> **The request**
Copy every one of the entries below word for word, keeping each line unchanged.

> **Available records**
━━━━━━━━━━
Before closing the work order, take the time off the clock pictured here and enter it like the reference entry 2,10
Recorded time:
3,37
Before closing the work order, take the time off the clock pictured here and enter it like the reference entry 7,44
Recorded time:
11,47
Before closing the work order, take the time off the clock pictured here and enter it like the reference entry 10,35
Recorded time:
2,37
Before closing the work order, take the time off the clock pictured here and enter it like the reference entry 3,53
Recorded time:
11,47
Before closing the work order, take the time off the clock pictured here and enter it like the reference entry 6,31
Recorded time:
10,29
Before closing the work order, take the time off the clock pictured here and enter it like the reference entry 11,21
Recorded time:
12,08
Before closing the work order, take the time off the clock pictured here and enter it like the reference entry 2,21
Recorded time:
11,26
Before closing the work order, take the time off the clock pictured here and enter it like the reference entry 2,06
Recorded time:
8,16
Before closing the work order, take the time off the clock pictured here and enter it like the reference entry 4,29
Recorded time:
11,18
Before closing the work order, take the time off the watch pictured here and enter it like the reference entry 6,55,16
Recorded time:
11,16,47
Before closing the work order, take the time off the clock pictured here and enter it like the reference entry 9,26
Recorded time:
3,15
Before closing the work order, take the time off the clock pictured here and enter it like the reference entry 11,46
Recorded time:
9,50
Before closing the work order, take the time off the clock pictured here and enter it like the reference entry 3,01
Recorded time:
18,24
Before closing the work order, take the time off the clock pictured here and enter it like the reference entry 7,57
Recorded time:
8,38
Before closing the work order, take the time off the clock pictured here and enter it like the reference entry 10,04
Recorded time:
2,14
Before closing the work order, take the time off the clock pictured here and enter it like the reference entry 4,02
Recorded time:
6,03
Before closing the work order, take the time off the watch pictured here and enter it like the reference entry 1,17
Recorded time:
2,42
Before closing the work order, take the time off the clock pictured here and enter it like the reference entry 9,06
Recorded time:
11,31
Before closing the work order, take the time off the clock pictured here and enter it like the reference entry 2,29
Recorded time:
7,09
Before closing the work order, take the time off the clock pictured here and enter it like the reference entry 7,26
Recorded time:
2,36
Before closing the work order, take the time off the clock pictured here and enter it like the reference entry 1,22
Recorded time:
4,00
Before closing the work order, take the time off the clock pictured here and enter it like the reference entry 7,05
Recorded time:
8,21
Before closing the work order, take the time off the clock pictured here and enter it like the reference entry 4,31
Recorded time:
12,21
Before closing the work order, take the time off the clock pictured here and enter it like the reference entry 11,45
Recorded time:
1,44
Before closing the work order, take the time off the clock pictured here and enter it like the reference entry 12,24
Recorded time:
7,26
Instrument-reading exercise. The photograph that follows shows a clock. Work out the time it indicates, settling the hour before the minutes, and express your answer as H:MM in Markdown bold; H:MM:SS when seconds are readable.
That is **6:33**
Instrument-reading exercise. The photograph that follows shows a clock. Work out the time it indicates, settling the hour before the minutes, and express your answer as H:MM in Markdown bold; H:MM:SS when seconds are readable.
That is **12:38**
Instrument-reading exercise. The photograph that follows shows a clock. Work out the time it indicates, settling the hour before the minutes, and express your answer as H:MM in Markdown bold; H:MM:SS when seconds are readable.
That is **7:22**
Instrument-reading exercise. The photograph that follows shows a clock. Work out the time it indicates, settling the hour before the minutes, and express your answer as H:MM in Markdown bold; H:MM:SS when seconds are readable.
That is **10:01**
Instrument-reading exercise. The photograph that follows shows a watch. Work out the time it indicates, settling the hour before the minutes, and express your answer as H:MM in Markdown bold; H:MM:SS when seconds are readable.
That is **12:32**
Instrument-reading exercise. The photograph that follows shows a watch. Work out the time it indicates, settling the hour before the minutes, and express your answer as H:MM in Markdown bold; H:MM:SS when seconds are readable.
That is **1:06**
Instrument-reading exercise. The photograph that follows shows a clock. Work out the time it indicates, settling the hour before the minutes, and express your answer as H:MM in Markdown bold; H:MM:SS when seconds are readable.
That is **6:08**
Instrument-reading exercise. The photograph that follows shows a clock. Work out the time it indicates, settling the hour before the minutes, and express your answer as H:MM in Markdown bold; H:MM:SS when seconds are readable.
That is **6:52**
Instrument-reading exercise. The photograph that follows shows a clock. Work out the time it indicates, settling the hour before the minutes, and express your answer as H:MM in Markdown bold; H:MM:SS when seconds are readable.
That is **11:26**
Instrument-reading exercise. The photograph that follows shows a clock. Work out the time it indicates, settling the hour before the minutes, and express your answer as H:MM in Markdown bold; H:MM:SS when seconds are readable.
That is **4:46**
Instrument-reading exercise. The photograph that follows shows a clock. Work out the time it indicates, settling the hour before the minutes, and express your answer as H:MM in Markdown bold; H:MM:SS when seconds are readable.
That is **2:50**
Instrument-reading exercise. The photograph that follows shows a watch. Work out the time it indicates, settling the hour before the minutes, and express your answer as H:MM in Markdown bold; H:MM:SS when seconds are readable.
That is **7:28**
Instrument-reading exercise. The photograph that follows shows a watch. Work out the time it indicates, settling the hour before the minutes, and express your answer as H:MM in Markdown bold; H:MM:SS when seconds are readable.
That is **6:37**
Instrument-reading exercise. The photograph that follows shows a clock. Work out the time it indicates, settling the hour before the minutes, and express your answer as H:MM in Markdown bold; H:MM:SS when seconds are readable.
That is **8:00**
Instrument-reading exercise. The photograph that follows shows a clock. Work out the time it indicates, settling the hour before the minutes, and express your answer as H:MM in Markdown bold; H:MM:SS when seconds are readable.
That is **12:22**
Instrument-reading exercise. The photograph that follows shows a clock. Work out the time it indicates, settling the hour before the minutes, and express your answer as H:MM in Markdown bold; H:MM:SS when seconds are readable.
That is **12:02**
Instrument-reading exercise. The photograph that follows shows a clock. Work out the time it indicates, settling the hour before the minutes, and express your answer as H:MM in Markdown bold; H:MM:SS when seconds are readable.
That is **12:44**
━━━━━━━━━━
> **Expected answer**
Before closing the work order, take the time off the clock pictured here and enter it like the reference entry 2,10
Recorded time:
3,37
Before closing the work order, take the time off the clock pictured here and enter it like the reference entry 7,44
Recorded time:
11,47
Before closing the work order, take the time off the clock pictured here and enter it like the reference entry 10,35
Recorded time:
2,37
Before closing the work order, take the time off the clock pictured here and enter it like the reference entry 3,53
Recorded time:
11,47
Before closing the work order, take the time off the clock pictured here and enter it like the reference entry 6,31
Recorded time:
10,29
Before closing the work order, take the time off the clock pictured here and enter it like the reference entry 11,21
Recorded time:
12,08
Before closing the work order, take the time off the clock pictured here and enter it like the reference entry 2,21
Recorded time:
11,26
Before closing the work order, take the time off the clock pictured here and enter it like the reference entry 2,06
Recorded time:
8,16
Before closing the work order, take the time off the clock pictured here and enter it like the reference entry 4,29
Recorded time:
11,18
Before closing the work order, take the time off the watch pictured here and enter it like the reference entry 6,55,16
Recorded time:
11,16,47
Before closing the work order, take the time off the clock pictured here and enter it like the reference entry 9,26
Recorded time:
3,15
Before closing the work order, take the time off the clock pictured here and enter it like the reference entry 11,46
Recorded time:
9,50
Before closing the work order, take the time off the clock pictured here and enter it like the reference entry 3,01
Recorded time:
18,24
Before closing the work order, take the time off the clock pictured here and enter it like the reference entry 7,57
Recorded time:
8,38
Before closing the work order, take the time off the clock pictured here and enter it like the reference entry 10,04
Recorded time:
2,14
Before closing the work order, take the time off the clock pictured here and enter it like the reference entry 4,02
Recorded time:
6,03
Before closing the work order, take the time off the watch pictured here and enter it like the reference entry 1,17
Recorded time:
2,42
Before closing the work order, take the time off the clock pictured here and enter it like the reference entry 9,06
Recorded time:
11,31
Before closing the work order, take the time off the clock pictured here and enter it like the reference entry 2,29
Recorded time:
7,09
Before closing the work order, take the time off the clock pictured here and enter it like the reference entry 7,26
Recorded time:
2,36
Before closing the work order, take the time off the clock pictured here and enter it like the reference entry 1,22
Recorded time:
4,00
Before closing the work order, take the time off the clock pictured here and enter it like the reference entry 7,05
Recorded time:
8,21
Before closing the work order, take the time off the clock pictured here and enter it like the reference entry 4,31
Recorded time:
12,21
Before closing the work order, take the time off the clock pictured here and enter it like the reference entry 11,45
Recorded time:
1,44
Before closing the work order, take the time off the clock pictured here and enter it like the reference entry 12,24
Recorded time:
7,26
Instrument-reading exercise. The photograph that follows shows a clock. Work out the time it indicates, settling the hour before the minutes, and express your answer as H:MM in Markdown bold; H:MM:SS when seconds are readable.
That is **6:33**
Instrument-reading exercise. The photograph that follows shows a clock. Work out the time it indicates, settling the hour before the minutes, and express your answer as H:MM in Markdown bold; H:MM:SS when seconds are readable.
That is **12:38**
Instrument-reading exercise. The photograph that follows shows a clock. Work out the time it indicates, settling the hour before the minutes, and express your answer as H:MM in Markdown bold; H:MM:SS when seconds are readable.
That is **7:22**
Instrument-reading exercise. The photograph that follows shows a clock. Work out the time it indicates, settling the hour before the minutes, and express your answer as H:MM in Markdown bold; H:MM:SS when seconds are readable.
That is **10:01**
Instrument-reading exercise. The photograph that follows shows a watch. Work out the time it indicates, settling the hour before the minutes, and express your answer as H:MM in Markdown bold; H:MM:SS when seconds are readable.
That is **12:32**
Instrument-reading exercise. The photograph that follows shows a watch. Work out the time it indicates, settling the hour before the minutes, and express your answer as H:MM in Markdown bold; H:MM:SS when seconds are readable.
That is **1:06**
Instrument-reading exercise. The photograph that follows shows a clock. Work out the time it indicates, settling the hour before the minutes, and express your answer as H:MM in Markdown bold; H:MM:SS when seconds are readable.
That is **6:08**
Instrument-reading exercise. The photograph that follows shows a clock. Work out the time it indicates, settling the hour before the minutes, and express your answer as H:MM in Markdown bold; H:MM:SS when seconds are readable.
That is **6:52**
Instrument-reading exercise. The photograph that follows shows a clock. Work out the time it indicates, settling the hour before the minutes, and express your answer as H:MM in Markdown bold; H:MM:SS when seconds are readable.
That is **11:26**
Instrument-reading exercise. The photograph that follows shows a clock. Work out the time it indicates, settling the hour before the minutes, and express your answer as H:MM in Markdown bold; H:MM:SS when seconds are readable.
That is **4:46**
Instrument-reading exercise. The photograph that follows shows a clock. Work out the time it indicates, settling the hour before the minutes, and express your answer as H:MM in Markdown bold; H:MM:SS when seconds are readable.
That is **2:50**
Instrument-reading exercise. The photograph that follows shows a watch. Work out the time it indicates, settling the hour before the minutes, and express your answer as H:MM in Markdown bold; H:MM:SS when seconds are readable.
That is **7:28**
Instrument-reading exercise. The photograph that follows shows a watch. Work out the time it indicates, settling the hour before the minutes, and express your answer as H:MM in Markdown bold; H:MM:SS when seconds are readable.
That is **6:37**
Instrument-reading exercise. The photograph that follows shows a clock. Work out the time it indicates, settling the hour before the minutes, and express your answer as H:MM in Markdown bold; H:MM:SS when seconds are readable.
That is **8:00**
Instrument-reading exercise. The photograph that follows shows a clock. Work out the time it indicates, settling the hour before the minutes, and express your answer as H:MM in Markdown bold; H:MM:SS when seconds are readable.
That is **12:22**
Instrument-reading exercise. The photograph that follows shows a clock. Work out the time it indicates, settling the hour before the minutes, and express your answer as H:MM in Markdown bold; H:MM:SS when seconds are readable.
That is **12:02**
Instrument-reading exercise. The photograph that follows shows a clock. Work out the time it indicates, settling the hour before the minutes, and express your answer as H:MM in Markdown bold; H:MM:SS when seconds are readable.
That is **12:44**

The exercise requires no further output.